4362: „Wagner-Gruppe“ – russische Landsknechte mit Sonderaufträgen
Dienstag, Juni 6th, 2023Die „Wagner-Gruppe“ gehört zu den brutalsten und prägendsten Gruppen auf russischer Seite beim Vernichtungskrieg gegen die Ukraine. Gegründet wurde sie 2014 gegen die Demokratiebewegung auf dem Maidan (Kiew). Russland brauchte kampfkräftige Gruppen, die nicht als Angehörige der Armee zu erkennen waren. „Wagner“-Führer Jewgenij Prigoschin genießt das Privileg, die Armee öffentlich kritisieren zu dürfen. Das ist in das Propaganda-Konzept Russlands integriert. Rekrutiert werden die „Wagner“-Angehörigen überwiegend aus dem Knast. Dort befindet sich in Russland ein großes Reservoir.

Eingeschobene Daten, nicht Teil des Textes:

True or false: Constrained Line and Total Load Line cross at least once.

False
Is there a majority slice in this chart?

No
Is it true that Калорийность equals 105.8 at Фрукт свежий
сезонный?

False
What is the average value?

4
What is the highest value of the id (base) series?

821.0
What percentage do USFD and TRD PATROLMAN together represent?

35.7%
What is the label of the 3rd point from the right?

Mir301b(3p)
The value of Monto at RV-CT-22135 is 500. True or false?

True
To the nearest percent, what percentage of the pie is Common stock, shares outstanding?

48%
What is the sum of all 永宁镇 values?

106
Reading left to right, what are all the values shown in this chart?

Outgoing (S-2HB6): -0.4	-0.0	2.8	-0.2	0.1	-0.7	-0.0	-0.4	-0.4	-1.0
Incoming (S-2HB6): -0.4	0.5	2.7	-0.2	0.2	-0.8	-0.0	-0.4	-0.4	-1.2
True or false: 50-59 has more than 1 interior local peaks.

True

„Wagner“ hatte schon in Syrien und in der Zentralafrikanischen Republik aufgetrumpft. Dabei konnten die Kämpfer auch eigenen Geschäftsinteressen nachgehen. Eine Spezialtät von ihnen ist das Foltern. Sie verfolgen Journalisten. Nach dem Ende ihrer „Wagner“-Mitgliedschaft verlassen viele Kämpfer aber auch Russland. Dort sind sie wohl nicht sicher. Sie hinterlassen eine Spur von Menschenrechtsverletzungen und Kriegsverbrechen. Sie haben den Ruf, effektivere Kämpfer zu sein als die Armeeangehörigen, unter denen es die Unlust zu kämpfen zu geben scheint (Frank Nienhuysen, SZ 6.6.23).
4361: Henri Kissinger 100
Dienstag, Juni 6th, 2023Hundert Jahre alt ist der US-amerikanische Politiker geworden, von dem viele Analytiker glauben, er habe großen Einfluss auf die Weltpolitik gehabt: Henri Kissinger. Geboren in Fürth/Bayern, promoviert über Fürst Metternich. Und von 1969 bis 1977 Sicherheitsberater des US-Präsidenten Richard Nixon, dann dessen Außenminister. Er galt und gilt als „Erzrealist“, womit auch eine große Portion Zynismus gemeint sein dürfte. Er hat den Vietnam-Krieg ausgeweitet und in Chile Pinochet an die Macht verholfen. Alles im vorgeblichen Interesse der USA. Gebildet hatte er sich an Immanuel Kant und solchen Sozialwissenschaftlern wie Oswald Spengler und Arnold Toynbee. Metternich sah er durchaus kritisch. Kissinger ist auch mitverantwortlich für die falsche Russland-Politik des Westens (Stefan Kornelius, SZ 27./28.5.23).